June 6, 2012

Computer Hardware at the Heart of the World’s Largest Radio Telescope

My personal Search for Extra-Terrestrial Intel...
Image by Angelo Finucaneā„¢ via Flickr

One huge example of the advances made in computer hardware and technology is the LOFAR radio telescope which went on-line in June 2010. LOFAR stands for Low Frequency Array. It is located in the Netherlands but reaches far over into Europe. LOFAR is the world’s largest radio telescope, but what is truly special about it, is its fundamental design principle. It does not rely on mirrors or the focusing of mirrors. Rather it uses thousands of radio antennas to send digitized signals via fiber-optic cables to a supercomputer, the Blue Gene/P. This computer looks at all the various data it receives and ultimately develops a highly-detailed synthetic image of outstanding quality.

While all telescopes today are computerized, LOFAR has gone further.

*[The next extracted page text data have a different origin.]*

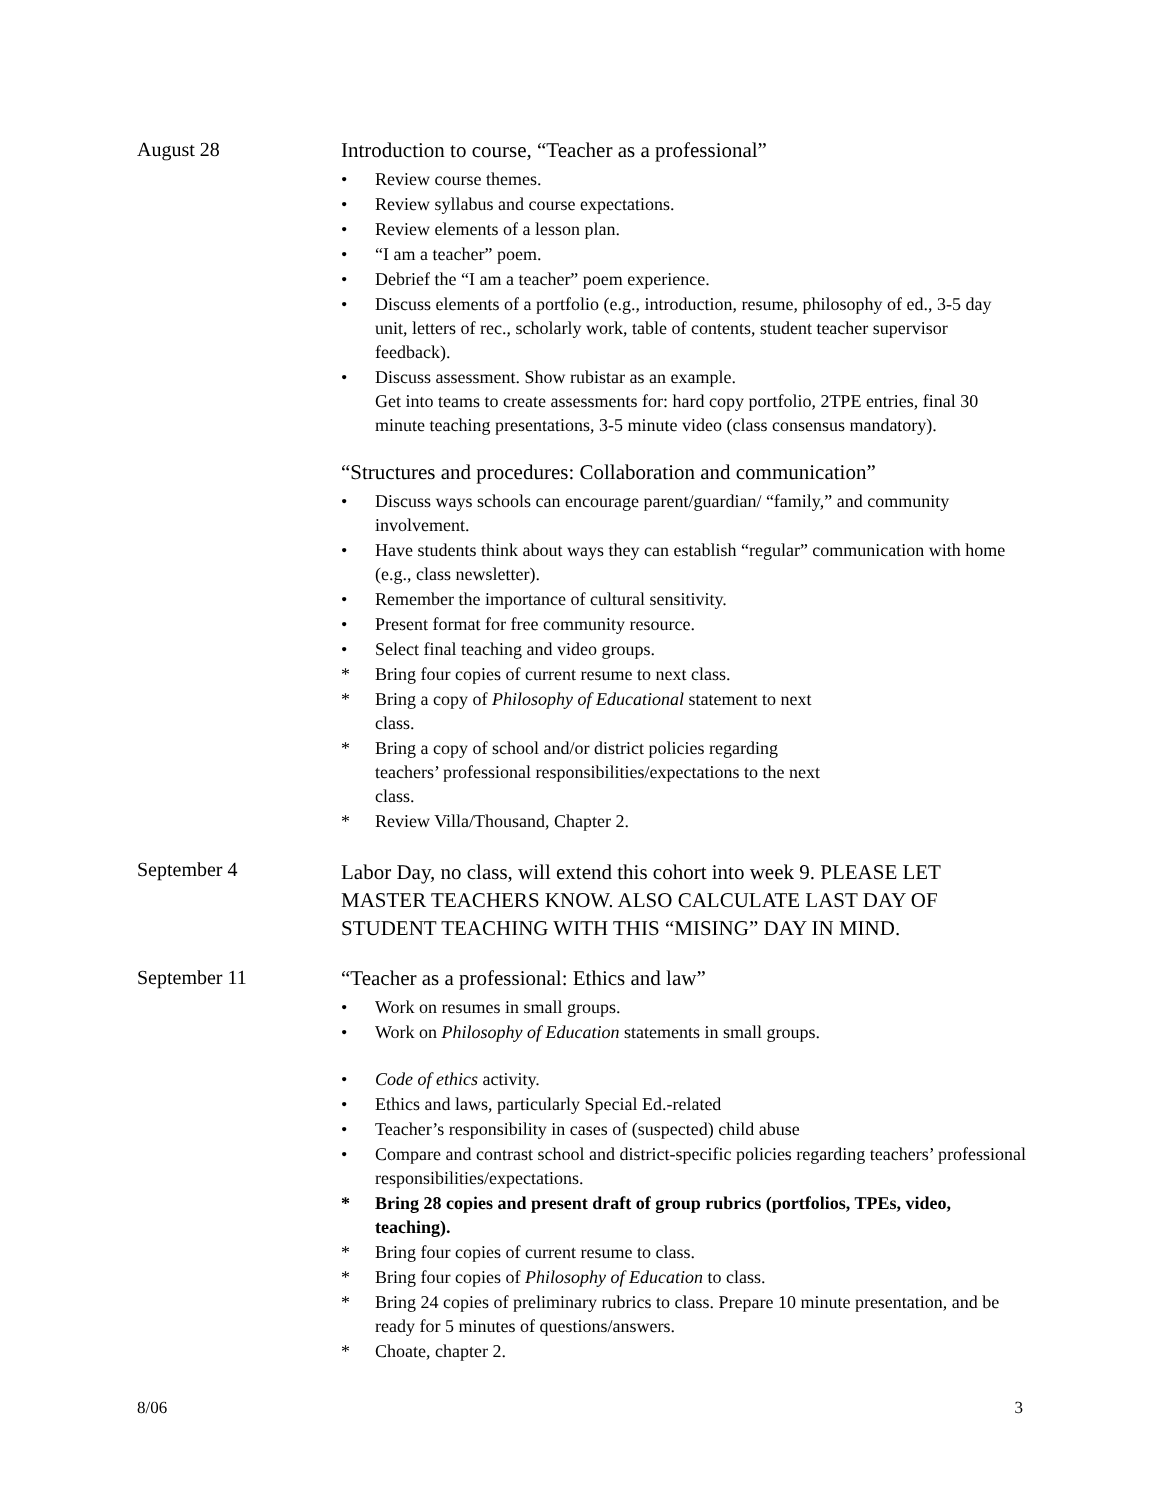August 28 Introduction to course, “Teacher as a professional”
• Review course themes.
• Review syllabus and course expectations.
• Review elements of a lesson plan.
• “I am a teacher” poem.
• Debrief the “I am a teacher” poem experience.
• Discuss elements of a portfolio (e.g., introduction, resume, philosophy of ed., 3-5 day unit, letters of rec., scholarly work, table of contents, student teacher supervisor feedback).
• Discuss assessment. Show rubistar as an example.
Get into teams to create assessments for: hard copy portfolio, 2TPE entries, final 30 minute teaching presentations, 3-5 minute video (class consensus mandatory).
“Structures and procedures: Collaboration and communication”
• Discuss ways schools can encourage parent/guardian/ “family,” and community involvement.
• Have students think about ways they can establish “regular” communication with home (e.g., class newsletter).
• Remember the importance of cultural sensitivity.
• Present format for free community resource.
• Select final teaching and video groups.
* Bring four copies of current resume to next class.
* Bring a copy of Philosophy of Educational statement to next
class.
* Bring a copy of school and/or district policies regarding
teachers’ professional responsibilities/expectations to the next
class.
* Review Villa/Thousand, Chapter 2.
September 4
Labor Day, no class, will extend this cohort into week 9. PLEASE LET MASTER TEACHERS KNOW. ALSO CALCULATE LAST DAY OF STUDENT TEACHING WITH THIS “MISING” DAY IN MIND.
September 11 “Teacher as a professional: Ethics and law”
• Work on resumes in small groups.
• Work on Philosophy of Education statements in small groups.
• Code of ethics activity.
• Ethics and laws, particularly Special Ed.-related
• Teacher’s responsibility in cases of (suspected) child abuse
• Compare and contrast school and district-specific policies regarding teachers’ professional responsibilities/expectations.
* Bring 28 copies and present draft of group rubrics (portfolios, TPEs, video, teaching).
* Bring four copies of current resume to class.
* Bring four copies of Philosophy of Education to class.
* Bring 24 copies of preliminary rubrics to class. Prepare 10 minute presentation, and be ready for 5 minutes of questions/answers.
* Choate, chapter 2.
8/06 3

LOFAR is in fact a computer which has been designed to function as a telescope.

LOFAR incorporates over 25,000 radio antennas that have been situated throughout the Netherlands and in Europe, providing for outstanding image resolution and detection sensitivity. The flexibility that the telescope affords astronomers is unique; the ability to seek out ultra high energy cosmic rays, weak radio emissions, other varied radio signals and even the possibility of discovering signals from a SETI (Search for Extra-Terrestrial Intelligence) source. However a primary function will be LOFAR’s ability to peer into the early period of the universe.

Observing the night sky and the stars is literally looking back in time. By observing a galaxy like Andromeda, we are looking back perhaps several million years. But LOFAR will be able to look back a great deal further in time than that. In fact it will be able to look back even further than the Hubble Space Telescope did.

And all that promise comes at a cost-effective price. LOFAR clocks in at an estimated cost of one hundred fifty million euros or roughly one percent the cost of the Hubble.

LOFAR has set the standard for future growth in radio astronomy into the twenty-first century.